The decision on whether to access the catastrophe bond market again will depend on analysis done by Guy Carpenter as well as the response of the traditional reinsurance and alternative markets. However if cat bond capacity is available at a conducive price, within the layer, TWIA may well seek to sponsor another bond.
The reset of the existing Alamo Re cat bonds also comes into play here, as TWIA said previously it would elect to reset the cat bonds at whatever level was going to result in the most efficient pricing for its reinsurance renewal.
So that gave TWIA and its broker Guy Carpenter the flexibility to ensure that the existing cover from the $1.1 billion of outstanding Alamo Re cat bonds has been used in the best possible way so as to minimise TWIA’s overall reinsurance spend for 2016, while maintaining the coverage (a real benefit of the variable reset feature).
The Actuarial Committee hope that by maintaining the same level of coverage TWIA may benefit from some savings and have some of its reinsurance budget for 2016, which is approximately $125.3m, to spend on securing some second or subsequent event coverage.
TWIA has a potential gap in its funding should a major event occur in 2016 and erode the CRTF, leaving the other financing to drop down while the reinsurance and cat bond coverage would continue to attach at $2.7 billion.
That could leave as much as a $700m gap in TWIA’s funding structure, just below the reinsurance attachment point.
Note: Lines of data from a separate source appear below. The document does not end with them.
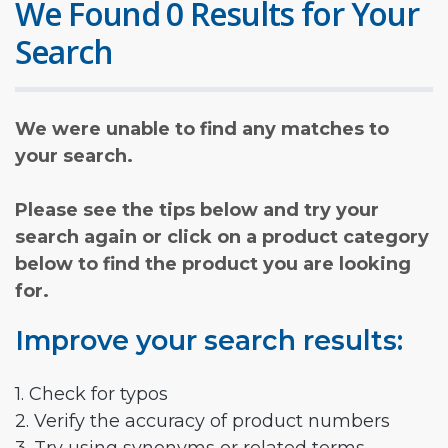
We Found 0 Results for Your
Search
We were unable to find any matches to
your search.
Please see the tips below and try your
search again or click on a product category
below to find the product you are looking
for.
Improve your search results:
1. Check for typos
2. Verify the accuracy of product numbers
The Guy Carpenter brokers told the Committee that there could be various options available to close that gap, by securing some sort of second or subsequent event coverage or reinstatement.
This could be achieved by buying another $700m of reinsurance which inures to the CRTF layer, so replacing any CRTF that is eroded and ensuring no gap in coverage.
The TWIA committee tasked the broker with investigating this option and finding out how much coverage could be obtained, using the remainder of its reinsurance budget after securing its $2.2 billion renewal capacity needs.
The estimated cost for the $2.2 billion excess $2.7 billion reinsurance and cat bond coverage renewal for 2016 is between $114.5m and $120.4m, according to Guy Carpenter and it is likely towards the lower end of that range. That should leave some of the budget to secure this second event cover as well.
The end result, if this is all approved by the TWIA Board and secured for 2016, could be that TWIA actually ends up buying more reinsurance, but some of it being an inuring layer of second event protection.
It will be interesting to see whether another Alamo Re catastrophe bond comes to market this year, or whether having 50% of the risk transfer from cat bonds is deemed sufficient for now. Market pricing will drive a lot of the decisions, as TWIA will likely buy cover from the most efficient sources, while maintaining its reinsurance panel diversity as well.